Reforçando que os membros do Conselho Diretivo não estão apegados aos lugares, Bruno de Carvalho elencou depois “uma série de compromissos e objetivos que, depois de garantidos, assegurarão um futuro ainda mais sólido quer para o clube, quer para a SAD” que poderiam ser perturbados com a atual instabilidade política:

  • O lançamento do Empréstimo Obrigacionista, “sem o qual o clube e a SAD deixarão de ter capacidade para fazer face a compromissos imediatos”;
  • A conclusão do contrato jurídico que permite implementar a melhoria substancial da reestruturação financeira que foi negociada e que permitirá ao clube “passar a ser, em definitivo, dono do seu destino sem qualquer interferência externa”;
  • A preparação da próxima época desportiva, “uma vez que passa a ser praticamente impossível concretizar transações de jogadores a um valor justo”;
  • O prejuízo da negociação de mais patrocínios.
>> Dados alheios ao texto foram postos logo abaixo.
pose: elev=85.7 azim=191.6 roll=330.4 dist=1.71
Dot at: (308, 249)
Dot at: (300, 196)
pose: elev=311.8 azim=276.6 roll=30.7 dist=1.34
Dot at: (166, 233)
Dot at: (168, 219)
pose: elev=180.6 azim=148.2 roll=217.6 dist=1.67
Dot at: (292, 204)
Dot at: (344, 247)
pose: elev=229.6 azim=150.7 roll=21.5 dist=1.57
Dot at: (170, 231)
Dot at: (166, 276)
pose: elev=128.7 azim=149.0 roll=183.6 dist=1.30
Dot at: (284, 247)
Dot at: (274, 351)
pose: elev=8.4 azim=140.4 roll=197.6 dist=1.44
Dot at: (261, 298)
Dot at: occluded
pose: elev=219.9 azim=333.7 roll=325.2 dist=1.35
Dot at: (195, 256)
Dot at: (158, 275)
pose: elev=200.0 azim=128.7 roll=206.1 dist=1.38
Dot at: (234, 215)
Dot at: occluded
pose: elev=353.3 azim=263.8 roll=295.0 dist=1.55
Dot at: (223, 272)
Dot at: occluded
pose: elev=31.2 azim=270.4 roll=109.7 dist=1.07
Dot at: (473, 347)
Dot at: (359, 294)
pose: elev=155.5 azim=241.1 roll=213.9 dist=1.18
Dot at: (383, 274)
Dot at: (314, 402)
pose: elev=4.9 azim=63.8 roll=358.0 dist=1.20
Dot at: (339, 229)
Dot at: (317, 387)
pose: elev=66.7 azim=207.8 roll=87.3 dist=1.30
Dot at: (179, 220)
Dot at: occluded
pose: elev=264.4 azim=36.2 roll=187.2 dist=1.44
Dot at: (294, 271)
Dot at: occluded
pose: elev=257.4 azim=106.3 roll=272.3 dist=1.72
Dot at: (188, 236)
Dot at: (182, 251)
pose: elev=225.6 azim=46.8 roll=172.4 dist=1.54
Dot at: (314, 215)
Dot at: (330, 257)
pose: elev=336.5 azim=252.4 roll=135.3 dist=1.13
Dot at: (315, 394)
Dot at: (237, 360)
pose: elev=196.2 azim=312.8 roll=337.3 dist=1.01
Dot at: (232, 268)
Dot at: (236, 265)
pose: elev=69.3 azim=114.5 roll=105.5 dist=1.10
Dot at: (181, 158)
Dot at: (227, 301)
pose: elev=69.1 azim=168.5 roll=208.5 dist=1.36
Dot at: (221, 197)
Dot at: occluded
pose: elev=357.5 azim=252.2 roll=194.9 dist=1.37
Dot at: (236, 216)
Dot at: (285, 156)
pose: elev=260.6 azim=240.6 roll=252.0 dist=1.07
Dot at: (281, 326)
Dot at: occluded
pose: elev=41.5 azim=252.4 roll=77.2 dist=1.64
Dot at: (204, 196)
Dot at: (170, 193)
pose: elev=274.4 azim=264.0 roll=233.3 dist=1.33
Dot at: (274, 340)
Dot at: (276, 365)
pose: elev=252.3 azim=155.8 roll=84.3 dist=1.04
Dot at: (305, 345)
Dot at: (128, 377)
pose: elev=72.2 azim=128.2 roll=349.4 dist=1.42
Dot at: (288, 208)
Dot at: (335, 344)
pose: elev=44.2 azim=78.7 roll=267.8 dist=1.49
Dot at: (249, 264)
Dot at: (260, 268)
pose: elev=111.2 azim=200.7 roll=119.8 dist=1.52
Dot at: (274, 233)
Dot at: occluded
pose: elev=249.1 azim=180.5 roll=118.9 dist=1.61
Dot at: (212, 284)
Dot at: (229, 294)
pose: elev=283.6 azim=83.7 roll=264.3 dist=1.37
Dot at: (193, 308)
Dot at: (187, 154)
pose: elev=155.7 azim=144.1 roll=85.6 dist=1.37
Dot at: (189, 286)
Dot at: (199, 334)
Em paralelo, o presidente do Conselho Diretivo verde e branco considerou ainda que o órgão não iria apresentar a demissão por “manifesto e evidente sentido de responsabilidade”, acrescentando que não haveria nada que pudesse justificar o “estado de alarmismo e aparente rutura” e que a não concretização dos objetivos teria depois de ser apontada a quem entendeu que a melhor solução passaria por eleições ou por uma AG demissionária. Por fim, Bruno de Carvalho pediu também para que lhe fossem detalhadas as razões para esse pedido de demissão. “Faço a mesma proposta já feita na última reunião: a MAG e o CFD dizem quantos duas necessitam, 15, 20, 25 dias, sejam os que forem, e nós garantimos o acesso a tudo o que diga respeito ao clube e à SAD, incluindo acesso a toda a documentação e contacto pessoal com jogadores e restantes colaboradores”, salientou.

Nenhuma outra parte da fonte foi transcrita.